WORK ITEM:
Among the entries below, only the lines starting at the one with "thumb ip: (243, 298)" and ending at the one with "thumb mcp: (965, 1111)", both included, are to be printed exactly.

*** INFORMATION PROVIDED ***

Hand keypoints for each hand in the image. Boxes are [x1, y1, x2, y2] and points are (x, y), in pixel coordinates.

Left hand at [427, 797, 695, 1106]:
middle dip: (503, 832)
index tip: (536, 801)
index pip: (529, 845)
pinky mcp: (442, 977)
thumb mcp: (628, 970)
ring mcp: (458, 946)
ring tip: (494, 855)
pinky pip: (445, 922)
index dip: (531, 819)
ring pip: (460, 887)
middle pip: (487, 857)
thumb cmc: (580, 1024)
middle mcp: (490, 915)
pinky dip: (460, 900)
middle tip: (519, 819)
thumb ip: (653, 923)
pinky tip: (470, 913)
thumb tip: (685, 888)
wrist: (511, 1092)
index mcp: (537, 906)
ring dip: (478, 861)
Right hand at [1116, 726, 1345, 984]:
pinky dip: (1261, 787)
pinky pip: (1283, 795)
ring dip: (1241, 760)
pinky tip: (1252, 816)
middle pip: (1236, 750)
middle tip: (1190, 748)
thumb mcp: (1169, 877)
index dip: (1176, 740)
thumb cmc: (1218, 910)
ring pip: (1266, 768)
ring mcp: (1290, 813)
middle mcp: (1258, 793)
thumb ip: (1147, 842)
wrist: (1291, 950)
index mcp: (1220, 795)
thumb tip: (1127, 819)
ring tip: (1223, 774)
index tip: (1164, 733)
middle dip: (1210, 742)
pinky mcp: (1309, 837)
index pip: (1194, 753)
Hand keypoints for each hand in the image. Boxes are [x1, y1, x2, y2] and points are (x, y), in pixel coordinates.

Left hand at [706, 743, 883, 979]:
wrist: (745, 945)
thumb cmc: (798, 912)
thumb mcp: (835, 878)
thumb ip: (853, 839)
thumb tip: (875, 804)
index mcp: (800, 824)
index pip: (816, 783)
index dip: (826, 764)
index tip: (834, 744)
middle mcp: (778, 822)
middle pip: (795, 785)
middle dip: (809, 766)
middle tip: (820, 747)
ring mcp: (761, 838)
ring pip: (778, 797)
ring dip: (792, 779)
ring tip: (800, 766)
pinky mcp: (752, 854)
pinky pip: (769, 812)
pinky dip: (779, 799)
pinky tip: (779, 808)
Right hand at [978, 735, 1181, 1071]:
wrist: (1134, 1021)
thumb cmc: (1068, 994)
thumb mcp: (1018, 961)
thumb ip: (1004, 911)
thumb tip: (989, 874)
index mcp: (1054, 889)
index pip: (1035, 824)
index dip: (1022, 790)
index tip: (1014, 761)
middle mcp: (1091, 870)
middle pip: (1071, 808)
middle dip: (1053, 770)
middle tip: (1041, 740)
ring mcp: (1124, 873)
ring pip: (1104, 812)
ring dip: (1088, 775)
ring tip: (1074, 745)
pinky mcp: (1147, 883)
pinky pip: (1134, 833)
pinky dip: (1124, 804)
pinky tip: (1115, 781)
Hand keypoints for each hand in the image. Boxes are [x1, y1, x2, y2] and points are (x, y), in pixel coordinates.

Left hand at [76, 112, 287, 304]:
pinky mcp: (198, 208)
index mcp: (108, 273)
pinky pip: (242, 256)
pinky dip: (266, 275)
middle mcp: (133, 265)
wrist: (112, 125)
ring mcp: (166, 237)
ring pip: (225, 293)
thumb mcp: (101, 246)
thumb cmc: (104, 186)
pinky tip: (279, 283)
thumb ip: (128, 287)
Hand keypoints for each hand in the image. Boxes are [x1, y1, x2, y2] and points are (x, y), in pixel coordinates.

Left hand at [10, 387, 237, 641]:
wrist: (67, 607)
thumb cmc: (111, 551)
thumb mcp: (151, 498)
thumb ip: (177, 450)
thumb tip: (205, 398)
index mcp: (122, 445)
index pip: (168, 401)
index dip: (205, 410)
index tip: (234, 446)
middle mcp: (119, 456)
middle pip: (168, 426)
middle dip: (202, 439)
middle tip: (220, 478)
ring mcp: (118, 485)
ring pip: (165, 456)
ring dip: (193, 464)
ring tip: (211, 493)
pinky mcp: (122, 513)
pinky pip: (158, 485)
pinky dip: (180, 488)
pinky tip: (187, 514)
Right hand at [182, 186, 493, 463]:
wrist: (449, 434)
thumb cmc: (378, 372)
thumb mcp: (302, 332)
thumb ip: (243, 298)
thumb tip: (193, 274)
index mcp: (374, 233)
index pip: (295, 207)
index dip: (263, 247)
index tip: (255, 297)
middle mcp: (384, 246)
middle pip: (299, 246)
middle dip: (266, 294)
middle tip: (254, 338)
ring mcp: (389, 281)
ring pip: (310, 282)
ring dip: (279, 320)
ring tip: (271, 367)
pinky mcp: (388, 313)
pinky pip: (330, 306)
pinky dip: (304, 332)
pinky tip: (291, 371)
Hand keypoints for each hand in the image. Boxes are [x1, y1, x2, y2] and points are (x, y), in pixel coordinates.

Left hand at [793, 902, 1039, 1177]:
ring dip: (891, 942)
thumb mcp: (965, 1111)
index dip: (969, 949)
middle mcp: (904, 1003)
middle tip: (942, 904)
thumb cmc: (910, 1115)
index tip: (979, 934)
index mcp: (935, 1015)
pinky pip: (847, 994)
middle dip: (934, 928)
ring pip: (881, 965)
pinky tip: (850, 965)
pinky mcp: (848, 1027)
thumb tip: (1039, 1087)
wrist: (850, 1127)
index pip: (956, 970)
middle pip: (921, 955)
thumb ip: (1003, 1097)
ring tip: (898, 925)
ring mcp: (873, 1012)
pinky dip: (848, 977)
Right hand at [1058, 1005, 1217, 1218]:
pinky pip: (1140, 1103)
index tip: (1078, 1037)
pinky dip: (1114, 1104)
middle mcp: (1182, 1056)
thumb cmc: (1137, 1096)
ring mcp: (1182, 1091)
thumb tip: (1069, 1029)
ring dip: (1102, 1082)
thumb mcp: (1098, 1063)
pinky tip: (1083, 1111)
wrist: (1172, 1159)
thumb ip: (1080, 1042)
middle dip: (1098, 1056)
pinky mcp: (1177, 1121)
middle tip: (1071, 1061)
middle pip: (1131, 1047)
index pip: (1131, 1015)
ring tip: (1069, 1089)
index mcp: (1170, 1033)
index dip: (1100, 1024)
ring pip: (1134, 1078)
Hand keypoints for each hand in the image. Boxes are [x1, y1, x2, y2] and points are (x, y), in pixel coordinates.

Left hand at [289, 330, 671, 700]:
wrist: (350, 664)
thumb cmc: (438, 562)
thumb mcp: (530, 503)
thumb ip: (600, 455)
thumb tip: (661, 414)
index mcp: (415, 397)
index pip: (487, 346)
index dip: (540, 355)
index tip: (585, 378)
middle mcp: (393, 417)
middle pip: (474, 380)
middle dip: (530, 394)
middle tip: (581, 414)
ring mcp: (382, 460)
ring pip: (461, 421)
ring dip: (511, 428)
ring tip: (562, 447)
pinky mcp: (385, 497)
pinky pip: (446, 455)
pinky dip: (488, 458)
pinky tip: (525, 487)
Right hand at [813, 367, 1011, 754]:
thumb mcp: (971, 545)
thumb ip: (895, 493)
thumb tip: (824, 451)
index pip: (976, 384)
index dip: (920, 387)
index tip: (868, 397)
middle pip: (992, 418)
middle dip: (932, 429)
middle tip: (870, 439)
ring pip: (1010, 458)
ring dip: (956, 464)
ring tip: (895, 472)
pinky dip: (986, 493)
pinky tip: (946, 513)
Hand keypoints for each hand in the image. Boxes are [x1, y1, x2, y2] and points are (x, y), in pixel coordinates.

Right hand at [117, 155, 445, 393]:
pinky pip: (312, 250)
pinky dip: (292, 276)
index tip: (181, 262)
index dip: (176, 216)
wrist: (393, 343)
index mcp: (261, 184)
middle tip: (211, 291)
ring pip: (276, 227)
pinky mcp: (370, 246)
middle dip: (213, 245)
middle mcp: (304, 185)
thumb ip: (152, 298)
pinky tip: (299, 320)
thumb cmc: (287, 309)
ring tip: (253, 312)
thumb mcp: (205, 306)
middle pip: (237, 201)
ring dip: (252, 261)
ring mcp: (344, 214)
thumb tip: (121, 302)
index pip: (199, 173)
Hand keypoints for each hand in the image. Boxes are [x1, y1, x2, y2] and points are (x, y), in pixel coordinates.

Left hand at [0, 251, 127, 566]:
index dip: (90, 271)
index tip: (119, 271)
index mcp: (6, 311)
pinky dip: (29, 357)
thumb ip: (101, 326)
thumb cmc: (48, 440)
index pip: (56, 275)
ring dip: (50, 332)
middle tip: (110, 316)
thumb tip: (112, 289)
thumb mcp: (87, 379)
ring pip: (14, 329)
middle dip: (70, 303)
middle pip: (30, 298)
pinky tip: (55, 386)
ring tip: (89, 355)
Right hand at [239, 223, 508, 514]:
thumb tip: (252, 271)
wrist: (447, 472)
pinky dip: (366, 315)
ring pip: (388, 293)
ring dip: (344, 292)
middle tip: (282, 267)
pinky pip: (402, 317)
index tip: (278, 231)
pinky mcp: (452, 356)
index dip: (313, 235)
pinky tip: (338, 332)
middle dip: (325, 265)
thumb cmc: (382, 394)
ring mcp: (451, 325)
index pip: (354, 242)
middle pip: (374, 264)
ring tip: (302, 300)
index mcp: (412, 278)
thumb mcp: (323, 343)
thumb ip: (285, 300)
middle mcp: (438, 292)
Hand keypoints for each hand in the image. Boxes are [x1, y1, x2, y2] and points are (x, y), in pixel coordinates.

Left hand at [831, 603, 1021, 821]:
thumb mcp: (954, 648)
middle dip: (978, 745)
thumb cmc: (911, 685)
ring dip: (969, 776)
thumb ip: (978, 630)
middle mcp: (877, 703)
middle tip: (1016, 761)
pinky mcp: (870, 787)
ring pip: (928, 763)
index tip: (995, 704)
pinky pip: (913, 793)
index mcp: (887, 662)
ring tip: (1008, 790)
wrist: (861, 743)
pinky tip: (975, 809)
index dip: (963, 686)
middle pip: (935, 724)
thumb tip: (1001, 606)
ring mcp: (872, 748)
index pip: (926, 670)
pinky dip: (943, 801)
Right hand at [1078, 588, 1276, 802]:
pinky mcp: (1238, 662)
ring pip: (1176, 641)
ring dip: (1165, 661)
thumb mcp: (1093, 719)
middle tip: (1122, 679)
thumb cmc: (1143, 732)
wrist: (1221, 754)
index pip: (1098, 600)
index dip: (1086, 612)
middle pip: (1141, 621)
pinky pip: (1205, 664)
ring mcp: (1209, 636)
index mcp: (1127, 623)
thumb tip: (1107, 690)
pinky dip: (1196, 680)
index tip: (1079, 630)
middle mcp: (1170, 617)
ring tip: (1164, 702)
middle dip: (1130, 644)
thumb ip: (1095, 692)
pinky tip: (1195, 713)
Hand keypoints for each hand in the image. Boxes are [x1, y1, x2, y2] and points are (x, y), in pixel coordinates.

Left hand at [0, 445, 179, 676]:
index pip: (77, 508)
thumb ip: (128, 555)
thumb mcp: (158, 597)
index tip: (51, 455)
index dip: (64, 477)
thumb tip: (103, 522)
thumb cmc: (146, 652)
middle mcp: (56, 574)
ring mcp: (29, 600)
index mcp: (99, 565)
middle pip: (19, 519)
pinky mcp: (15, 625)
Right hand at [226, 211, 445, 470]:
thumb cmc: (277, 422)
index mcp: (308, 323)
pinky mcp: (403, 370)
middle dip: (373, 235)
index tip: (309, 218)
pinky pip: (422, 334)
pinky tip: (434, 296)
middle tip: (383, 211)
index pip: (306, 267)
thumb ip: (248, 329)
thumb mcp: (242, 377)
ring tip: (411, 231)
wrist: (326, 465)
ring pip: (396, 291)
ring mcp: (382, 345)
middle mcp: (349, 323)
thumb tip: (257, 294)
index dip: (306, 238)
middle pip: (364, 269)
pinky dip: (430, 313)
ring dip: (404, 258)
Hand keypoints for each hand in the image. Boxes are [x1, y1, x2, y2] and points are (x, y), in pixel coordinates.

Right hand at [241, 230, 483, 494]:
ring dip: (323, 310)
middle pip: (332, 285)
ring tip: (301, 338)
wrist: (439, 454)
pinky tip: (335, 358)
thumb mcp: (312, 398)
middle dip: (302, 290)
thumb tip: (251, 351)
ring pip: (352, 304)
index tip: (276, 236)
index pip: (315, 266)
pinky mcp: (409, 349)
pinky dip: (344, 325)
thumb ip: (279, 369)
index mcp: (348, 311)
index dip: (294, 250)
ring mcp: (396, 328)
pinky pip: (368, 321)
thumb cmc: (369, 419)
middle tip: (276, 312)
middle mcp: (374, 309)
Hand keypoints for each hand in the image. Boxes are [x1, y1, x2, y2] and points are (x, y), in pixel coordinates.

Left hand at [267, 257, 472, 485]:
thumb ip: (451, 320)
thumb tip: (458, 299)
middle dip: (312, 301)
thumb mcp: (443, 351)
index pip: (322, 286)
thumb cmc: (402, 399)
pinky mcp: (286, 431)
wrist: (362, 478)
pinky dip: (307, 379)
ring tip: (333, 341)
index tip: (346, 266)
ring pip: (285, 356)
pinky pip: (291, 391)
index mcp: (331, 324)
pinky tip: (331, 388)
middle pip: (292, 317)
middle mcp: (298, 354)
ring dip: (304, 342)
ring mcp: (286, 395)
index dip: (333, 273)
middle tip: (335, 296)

*** End of INFORMATION PROVIDED ***

EXERCISE RESULT:
thumb ip: (243, 298)
thumb tip: (193, 274)
index mcp: (374, 233)
index pip: (295, 207)
index dip: (263, 247)
index tip: (255, 297)
middle mcp: (384, 246)
middle pip: (299, 246)
middle dip: (266, 294)
middle tip: (254, 338)
ring mcp: (389, 281)
ring pip: (310, 282)
ring dip: (279, 320)
ring tip: (271, 367)
pinky mcp: (388, 313)
pinky pip: (330, 306)
pinky dip: (304, 332)
pinky tip: (291, 371)
Hand keypoints for each hand in the image. Boxes are [x1, y1, x2, y2] and points are (x, y), in pixel coordinates.

Left hand at [793, 902, 1039, 1177]:
ring dip: (891, 942)
thumb mcp: (965, 1111)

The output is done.